> What is needed
Note the line where "Hospital-stay facts (about" appears in the data below; write it out exactly, along with every line that comes after it to the end.

Collected data entries

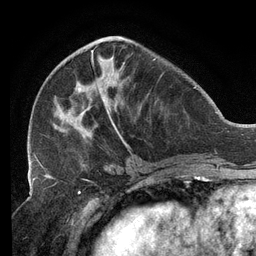
Breast MRI (dynamic contrast-enhanced), one axial slice. Slice 49 of 134 in the series (ordered by position). Cropped to one breast. Dynamic contrast-enhanced series, time point 2 of 6 at this slice position (early post-contrast). 3 T. TE 2.7 ms, TR 6.5 ms. 1.2 mm slice thickness. 256 × 256 image matrix, field of view 200 × 200 mm. Female patient.
Outlined on this slice (semi-automatically segmented with operator editing):
- enhancing-tissue mask used for the functional tumour volume (all voxels passing the contrast-enhancement thresholds inside the analysis volume; usually the tumour): bounding box <33,37,156,158> (left, top, right, bottom; pixels)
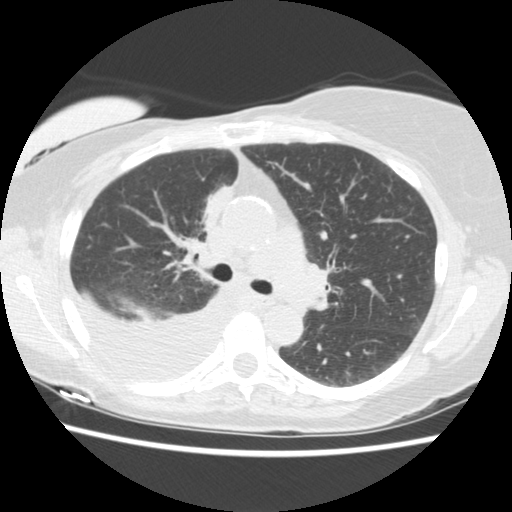
Axial slice from a low-dose chest CT screening exam. Third screening round (two years after baseline). Lung window (W 1500 / L -600 HU). 2.5 mm slice thickness. Standard (soft-tissue) reconstruction kernel (STANDARD). 512 × 512 image matrix, field of view 330 × 330 mm. Female participant, aged 56 years at enrolment.
Expert-annotated lung lesion, bounding box <182,181,243,247> (left, top, right, bottom; pixels). The screening reader recorded 2 non-calcified nodules or masses ≥4 mm on this exam (right middle lobe, right lower lobe); which of them this box marks is not recorded. Official screen result: positive, other. Lung cancer was diagnosed 160 days after this screen: adenocarcinoma, NOS, right upper lobe, stage IIIB (AJCC 6th edition), 8 mm at pathology.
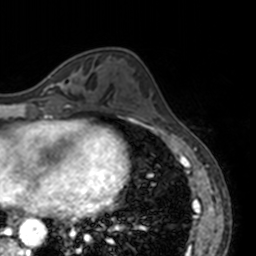
Breast MRI, one axial slice; slice 55 of 160 in the series (ordered by position); cropped to one breast; dynamic contrast-enhanced series, time point 2 of 7 at this slice position (early post-contrast); 3 T; TE 1.7 ms, TR 4 ms; 1 mm slice thickness; 256 × 256 image matrix. Female patient.
Annotated regions visible in this slice (semi-automatically segmented with operator editing):
- enhancing-tissue mask used for the functional tumour volume (all voxels passing the contrast-enhancement thresholds inside the analysis volume; usually the tumour): bounding box <43,74,72,92> (left, top, right, bottom; pixels)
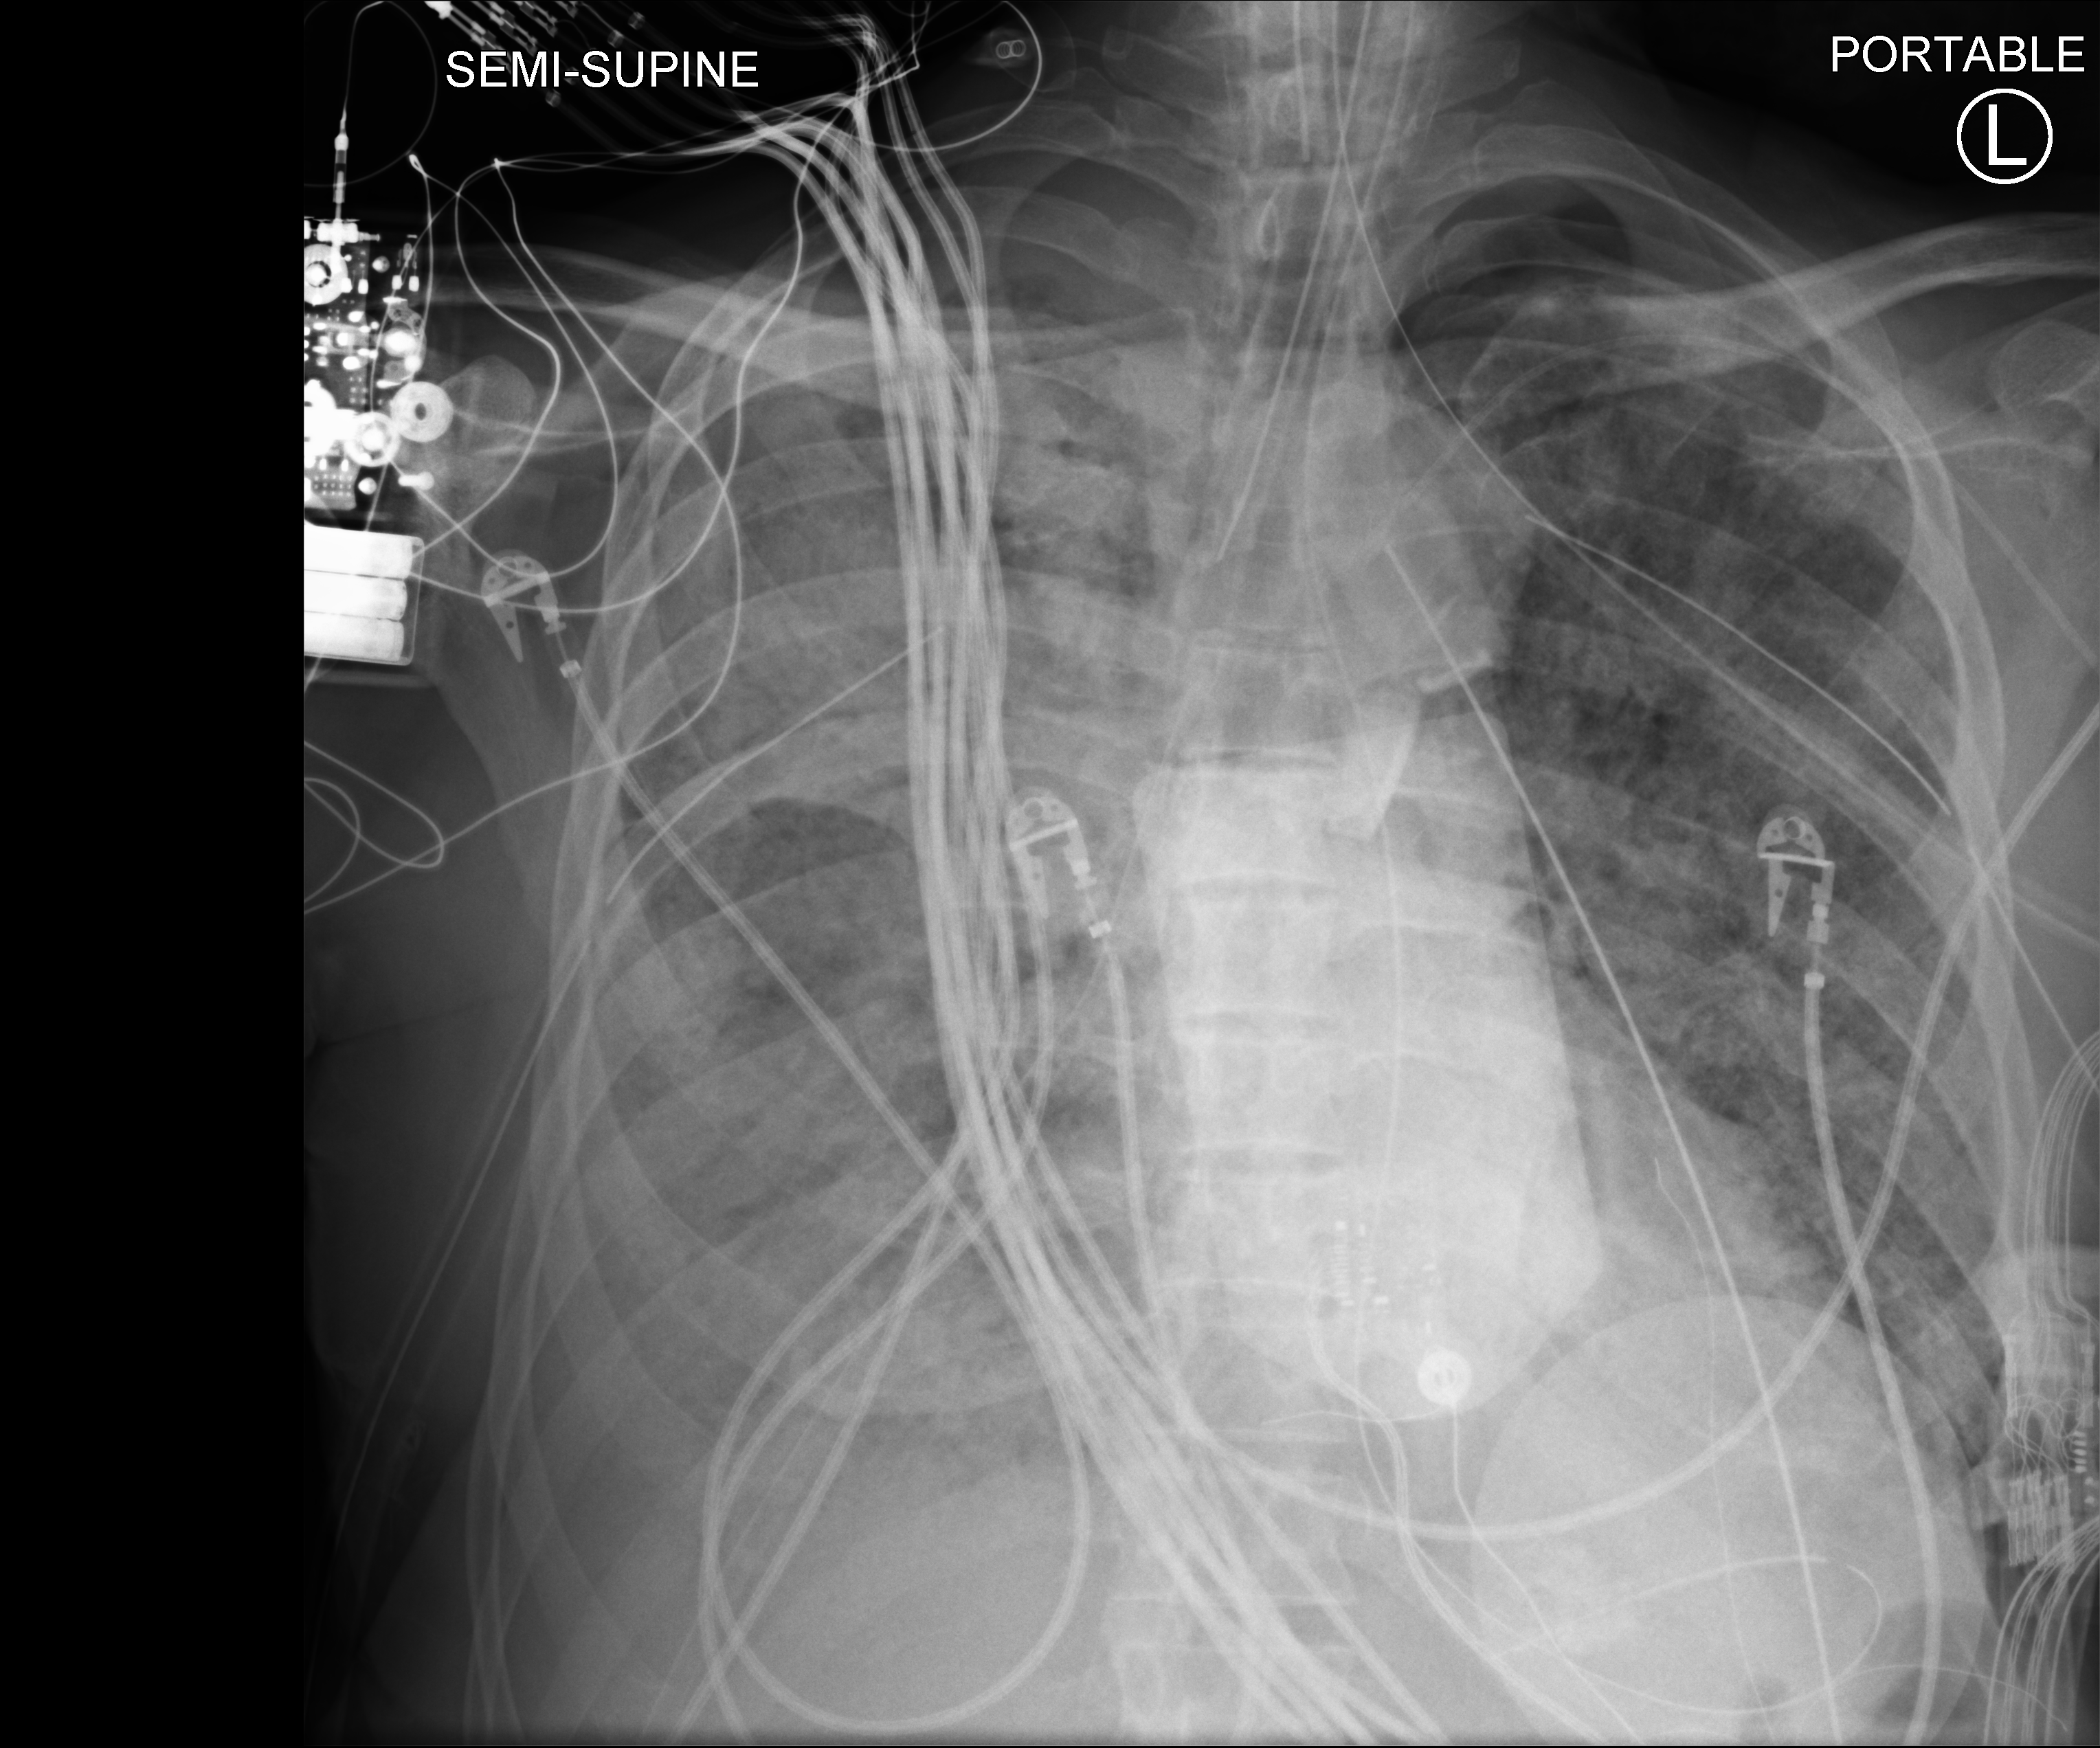
Bedside chest radiograph (computed radiography), anteroposterior (AP) projection. Male patient hospitalised with COVID-19, age 60–74 years.
Hospital-stay facts (about this admission, not read from this image; timing relative to this image not recorded):
- COPD (admission record): no
- admitted to intensive care during this hospital stay: yes
- length of hospital stay: 31 days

> Expected answer
Hospital-stay facts (about this admission, not read from this image; timing relative to this image not recorded):
- COPD (admission record): no
- admitted to intensive care during this hospital stay: yes
- length of hospital stay: 31 days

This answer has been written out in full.